*** Opening of Extract ***

0

I have a loop that loops through 50 dataframes and calculates a variable called p90_annual for each. Within this loop I want to plot p90_annual as a page in a pdf where each page is p90_annual for each dataframe. (I want a 50 page pdf where each page is the plot of p90_annual for each dataframe) I am currently using:

with PdfPages('90thPercentile.pdf') as pdf:
    plt.figure
    plt.plot(p90_annual)
    plt.title(j)
    plt.ylabel('Days Above 90th Percentile')
    pdf.savefig()
    plt.close()

When I do this I only get one page with the last instance of p90_annual plotted. How can I modify this so that it adds a new page for each instance of p90_annual as it loops through?

For Context...below is the larger loop that I am trying to get this to work within

# Huge Loop
for j in TempDict:
    #Make Baseline
    df=TempDict[j]
    df=pd.to_numeric(df.tmax, errors='coerce')
    mask = (df.index >= '1900-01-01') & (df.index <= '1940-12-31')
    Baseline=df.loc[mask]
    Tmax=Baseline.astype(np.float)
    Index=Baseline.index
    DailyBase=pd.DataFrame(data={'date':Index,'tmax':Tmax})
    #pivot dataframe
    DailyBase['year']=DailyBase.date.dt.year
    DailyBase['day']=DailyBase.date.dt.strftime('%m-%d')
    BaseResult=DailyBase[DailyBase.day!='02-29'].pivot(index='year',columns='day',values='tmax')

*** Close of Extract ***

=== Required action A ===
In the question about plotting to a PDF, what result does the writer currently get when running the code?
=== Required action B ===
Repeat the part of the question about plotting to a PDF that opens with the words containing "plt.title(j)" and closes with "df=pd.to_numeric(df.tmax, errors='coerce')".

*** Opening of Provided material ***

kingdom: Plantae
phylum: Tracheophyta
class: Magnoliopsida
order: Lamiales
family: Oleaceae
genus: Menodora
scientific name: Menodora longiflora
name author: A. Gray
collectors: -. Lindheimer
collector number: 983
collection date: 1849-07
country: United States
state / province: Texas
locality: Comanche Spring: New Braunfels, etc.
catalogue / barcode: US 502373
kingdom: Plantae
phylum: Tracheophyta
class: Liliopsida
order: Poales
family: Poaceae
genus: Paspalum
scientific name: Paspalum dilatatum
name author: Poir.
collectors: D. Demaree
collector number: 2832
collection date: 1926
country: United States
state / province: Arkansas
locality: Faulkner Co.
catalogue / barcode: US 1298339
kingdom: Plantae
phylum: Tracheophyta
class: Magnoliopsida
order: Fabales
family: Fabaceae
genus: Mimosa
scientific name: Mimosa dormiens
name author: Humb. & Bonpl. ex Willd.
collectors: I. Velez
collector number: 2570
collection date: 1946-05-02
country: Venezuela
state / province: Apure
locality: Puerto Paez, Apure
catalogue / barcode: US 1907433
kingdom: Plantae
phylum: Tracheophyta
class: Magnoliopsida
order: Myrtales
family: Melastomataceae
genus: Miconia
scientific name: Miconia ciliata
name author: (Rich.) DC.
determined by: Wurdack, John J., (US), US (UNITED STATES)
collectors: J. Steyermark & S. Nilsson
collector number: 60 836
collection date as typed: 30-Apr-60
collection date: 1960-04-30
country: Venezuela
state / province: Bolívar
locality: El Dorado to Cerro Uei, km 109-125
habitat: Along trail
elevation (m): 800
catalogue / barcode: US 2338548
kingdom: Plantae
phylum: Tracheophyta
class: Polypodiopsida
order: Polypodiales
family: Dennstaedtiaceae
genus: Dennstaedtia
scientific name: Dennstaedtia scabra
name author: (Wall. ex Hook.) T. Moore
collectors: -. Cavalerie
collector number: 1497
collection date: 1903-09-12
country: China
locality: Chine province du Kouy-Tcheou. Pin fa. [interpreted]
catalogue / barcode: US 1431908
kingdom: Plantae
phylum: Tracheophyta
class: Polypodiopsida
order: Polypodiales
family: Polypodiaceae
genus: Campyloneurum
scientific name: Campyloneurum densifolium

*** Close of Provided material ***

=== Your response A ===
Only one page, showing the last instance of p90_annual.

=== Your response B ===
plt.title(j)
    plt.ylabel('Days Above 90th Percentile')
    pdf.savefig()
    plt.close()

When I do this I only get one page with the last instance of p90_annual plotted. How can I modify this so that it adds a new page for each instance of p90_annual as it loops through?

For Context...below is the larger loop that I am trying to get this to work within

# Huge Loop
for j in TempDict:
    #Make Baseline
    df=TempDict[j]
    df=pd.to_numeric(df.tmax, errors='coerce')